In theory, he and the rest of the group should be arriving in the transfer station in mere seconds. Baylor was right, though: as much as Halen was skilled, this was far faster than seemed reasonable. Taelor wasn’t an idiot; he had guessed a while ago that what Halen felt for Emilia wasn’t quite the animosity so many members of their friend group imagined, so it didn’t surprise him the man would be the de facto leader of this expedition to go make sure that, if she needed help, people who loved her would be close at hand. Still, he knew where love lead people—where desperation to keep those loved ones safe could lead: nowhere good. Hopefully Halen wasn’t the sort of idiot to put everyone in danger, working to get them all to Lüshan as fast as possible, regardless of the risks.
Valor’s hands carded through Taelor’s hair as he reappeared by their side—Baylor’s too, given the soft moan of contentment that leaked out of their middle brother. Within his mind, his Censor alerted him that they were definitely getting odd looks from the people passing them now, some of them whispering theories about just how close the three of them—and therefore all clones, the majority of the population not realizing they were each their own person with different needs and wants and interests—were.

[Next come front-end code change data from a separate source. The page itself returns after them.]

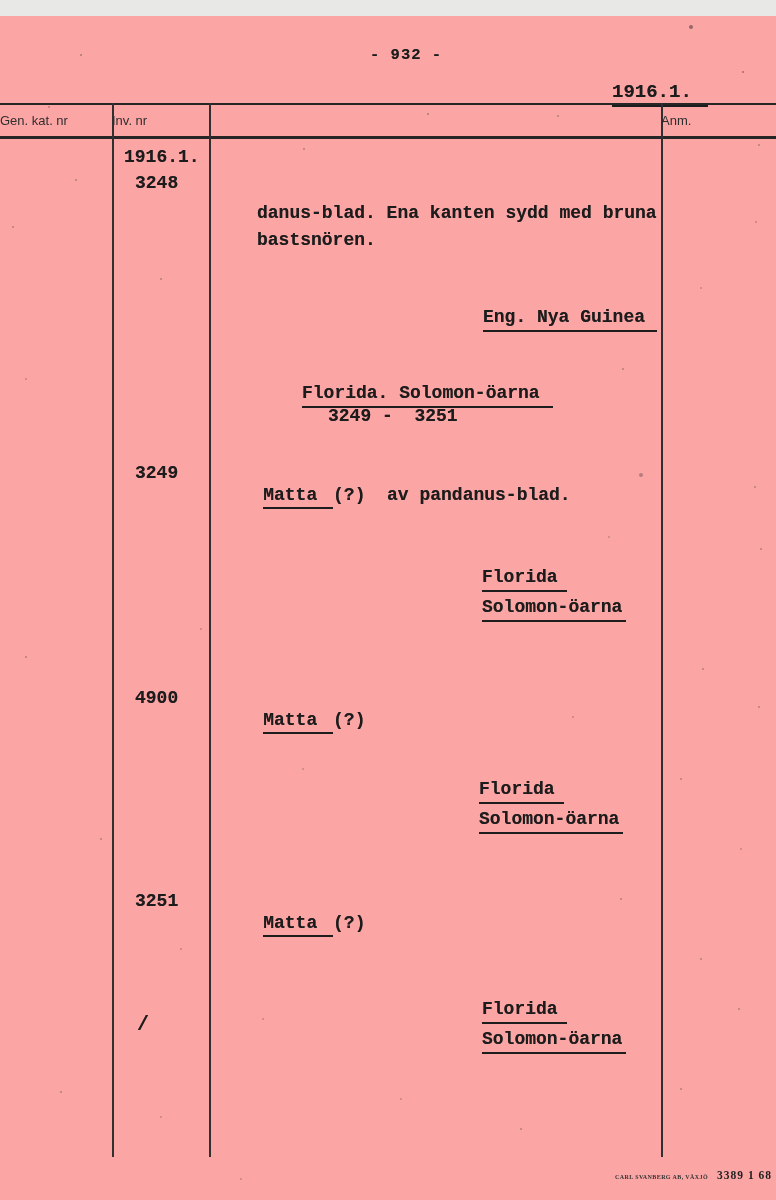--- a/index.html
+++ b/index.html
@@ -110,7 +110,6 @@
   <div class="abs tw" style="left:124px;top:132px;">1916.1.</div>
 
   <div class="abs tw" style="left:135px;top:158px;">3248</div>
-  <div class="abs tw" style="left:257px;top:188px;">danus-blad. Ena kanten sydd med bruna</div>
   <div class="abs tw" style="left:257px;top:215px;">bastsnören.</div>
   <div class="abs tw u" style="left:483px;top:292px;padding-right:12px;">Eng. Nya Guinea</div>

Let them talk. Let them wonder and gossip and shuffle rumours through the entire country—Taelor doubted even the worst of what would be said of them wouldn’t be true.
“Uh…” Halen’s strained voice cut through the moment—cut through the OIC System’s logic as well, as he’d all but just popped into existence beside them. That was a large reason why microsparking was still being kept to The Black Knot and a handful of people Emilia and Halen trusted: the OIC couldn’t track them, at all. Even though it had been aware of microsparking for years, even though it now knew Halen was liable to microspark away, it wouldn’t be able to track him if he did so.

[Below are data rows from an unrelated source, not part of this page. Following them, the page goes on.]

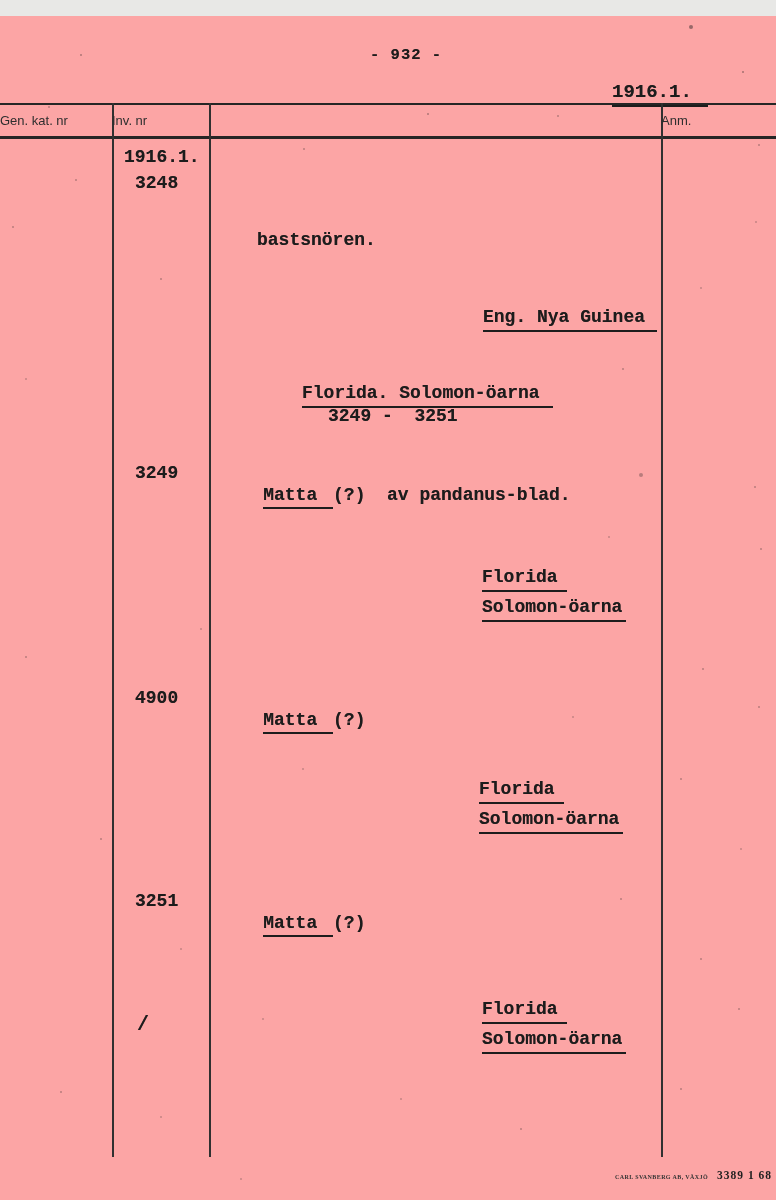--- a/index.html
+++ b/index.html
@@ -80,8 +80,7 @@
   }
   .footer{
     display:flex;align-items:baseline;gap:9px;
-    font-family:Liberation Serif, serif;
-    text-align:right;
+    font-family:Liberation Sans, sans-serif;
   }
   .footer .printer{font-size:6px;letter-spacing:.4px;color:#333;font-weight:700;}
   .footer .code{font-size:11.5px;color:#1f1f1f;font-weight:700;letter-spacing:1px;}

Microsparking wasn’t public because the nation and its eyes weren’t ready for it. Fuck that—they had a friend to get to.
“Fucking stars! How did you get here so fast?” Baylor asked, popping up and grabbing the one snack Valor had actually bought him—bottomless pit or not, there was no way he could eat as much as he’d asked for.
Halen—who looked some mixture of shocked, embarrassed, and intrigued—shook himself and scowled. “I said I would be here now. I am here now.”

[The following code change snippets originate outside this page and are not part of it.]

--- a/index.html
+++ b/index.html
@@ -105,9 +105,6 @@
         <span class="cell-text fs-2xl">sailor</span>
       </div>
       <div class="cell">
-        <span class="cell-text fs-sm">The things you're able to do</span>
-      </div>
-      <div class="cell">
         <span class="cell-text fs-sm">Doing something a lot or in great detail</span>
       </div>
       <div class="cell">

“Well, yeah!” Baylor shot back, his own scowl layered over the smile that always reminded Taelor of why he hadn’t told either of his brothers his suspicions on Halen’s feelings: he didn’t want to put the stress of keeping it from Baylor onto Valor, while Baylor may very well think their former classmate not good enough for Emilia and kill him. Taelor wasn’t even sure it would matter that Emilia actually liked—missed, even—her and Halen’s prank war and wouldn’t be too happy about Halen dying: Baylor would let the monster inside out for her sake.
Taelor would let his own monsters out for her as well, even if he would be a bit more discerning about when he would do so. Certainly, Halen and Emilia would be… acceptable, together, especially if he got rid of his terrible friends—something he apparently hadn’t done, the microsparking path the man laid out for them leading them into the transfer station, where the rest of the group was waiting for them.
Neither Coral nor Codeth were a surprise, nor were they unwelcome. The majority of the population—including many of their teachers and Coral’s own parents—might brush aside her ability to read people’s emotions as nonsense, but the clones all knew better; there were more than enough instances of The Black Knot utilizing EEC Dyads to find the guilty within seas of people. Both she and Codeth were nice enough, and Taelor didn’t doubt Codeth would have ended up on their side of their class had he not befriended Halen.
Mikhail, on the other hand? Who had decided bringing that guy along was a good idea?